Une arche de Noé cinématographique
par Federico Rossin
« Si aujourd’hui nous n’observons plus les animaux, eux n’ont pas cessé de le faire. Ils nous regardent car nous avons, depuis la nuit des temps, vécu en leur compagnie. Ils ont nourri nos rêves, habité nos légendes et donné un sens à nos origines. Ils portent à la fois notre différence et la trace de ce que nous croyons avoir perdu. »
John Berger, Pourquoi regarder les animaux ?
Cette programmation est une traversée à la fois ludique, pensive et visionnaire autour de l'univers des animaux, elle interroge et réactive la relation entre l’homme et l’animal, le lien qui au fil de l’histoire se voit transformé par les nouveaux rapports de production du XX e siècle, réduisant l’animal à l’état de bête avant d’en faire un simple produit de consommation. Mais une nouvelle conscience de la relation entre nous et les animaux commence à émerger depuis quelques années. Et comme toujours le cinéma est un merveilleux miroir pour comprendre notre société par le prisme de son imaginaire et de son esthétique.
Le parcours des séances est une surprenante Arche de Noé cinématographique dans laquelle le public ajaccien pourra faire à la fois une expérience de découverte et de partage. Si Werner Herzog interroge radicalement notre anthropomorphisme dans son Grizzly Man (2005), Frederick Wiseman avec son Zoo (1993) nous plonge dans un microcosme animal reconstruit artificiellement, en miroir ironique et impitoyable de notre société. Barbet Schroeder, dans son Koko, le gorille qui parle (1978), dresse un portrait drôle et terrible de notre fantasme d'omnipotence scientifique et éthique sur le monde animal. Roberto Rossellini a réalisé India (1959) de manière expérimentale : le résultat est une éblouissante tentative de décrire la relation durable et fructueuse entre les hommes et les animaux (éléphants, tigres, singes), à travers une structure à épisodes imprégnée d'une profonde empathie: un film qui nous réconcilie avec la Terre Mère (Matri Bhumi) et nous met au même niveau que tous les êtres vivants.

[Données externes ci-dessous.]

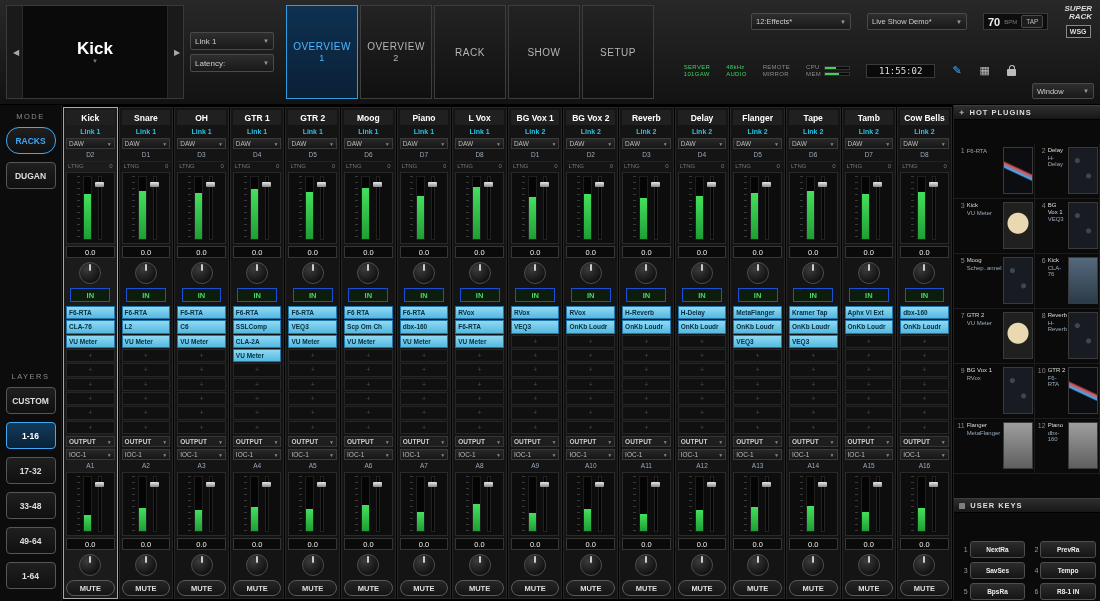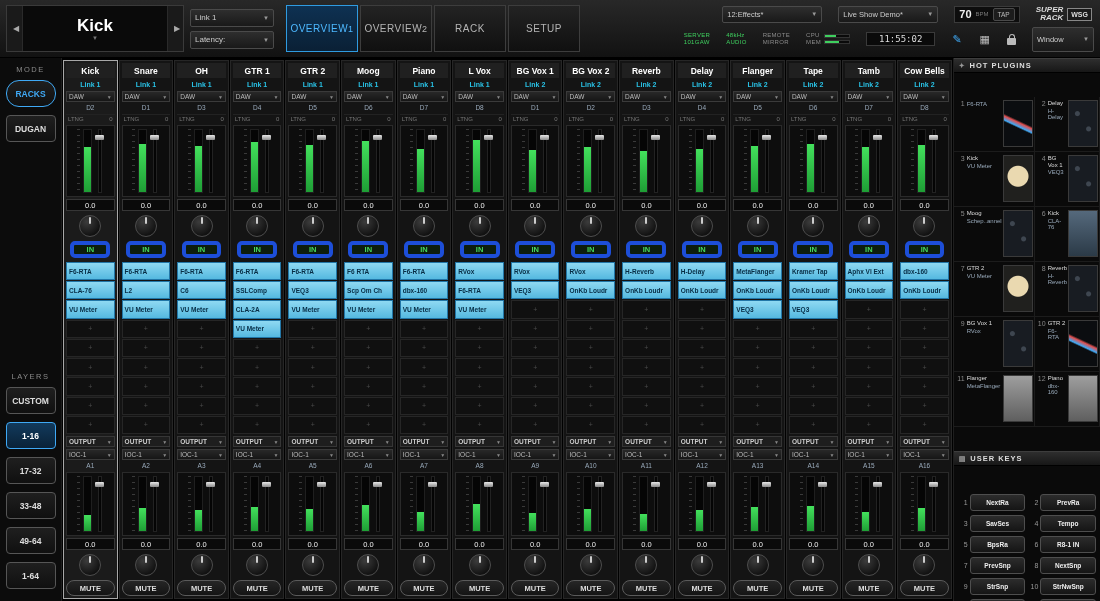"SUPER" .logo { flex-direction: none -> column }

La distance qui nous sépare des animaux
par Olivia Cooper-Hadjian
Les cinéastes ici cités prennent le parti d’adopter vis-à-vis de l’humain une distance à la mesure de celle qui nous sépare des autres animaux. Les bêtes y conservent tout leur mystère, et nous regagnons une partie du nôtre. Car n’est-il pas étrange d’envoyer des chiens dans l’espace ou d’imbriquer de minuscules insectes dans de grandes machines de pointe pour tenter de percer le secret de leur cognition, et peut-être de leur conscience ?

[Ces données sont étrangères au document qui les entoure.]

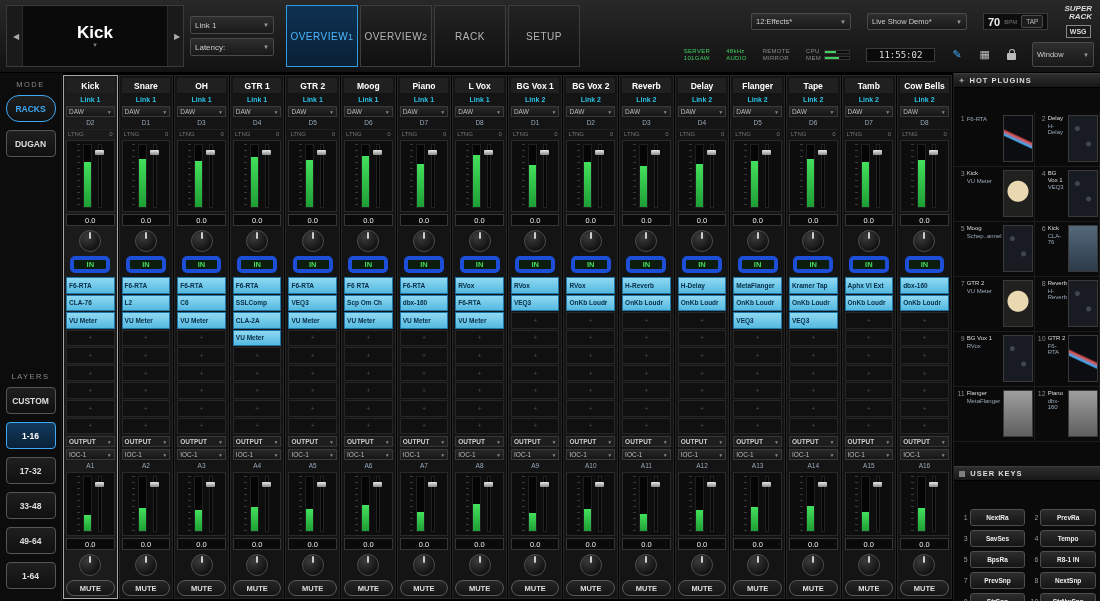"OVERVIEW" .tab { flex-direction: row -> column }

Si l’exploitation n’est pas absente de ces démarches, ces cinéastes la déjouent par leur geste et rétablissent un lien avec l’animal en se mettant physiquement à sa place : Elsa Kremser et Levin Peter suivent le parcours d’une meute de chiens errants, adoptant leur cadence, dans Space Dogs ; Maud Faivre et Marceau Boré montrent la solitude des insectes scrutés dans Modèle animal. Certains rapports sont plus ambigus, comme le montre Homing, où le dérèglement de l’environnement éveille un effort de réparation par des actes de soin.
Le respect qu’imposent les bêtes se mâtine d’envie, jusqu’à l’absurde : on s’imagine échapper à notre propre condition, en tentant d’imiter leurs talents musicaux dans Langue des oiseaux d’Érik Bullot, ou en s’identifiant à leur pouvoir de séduction dans Los que desean d’Elena López Riera.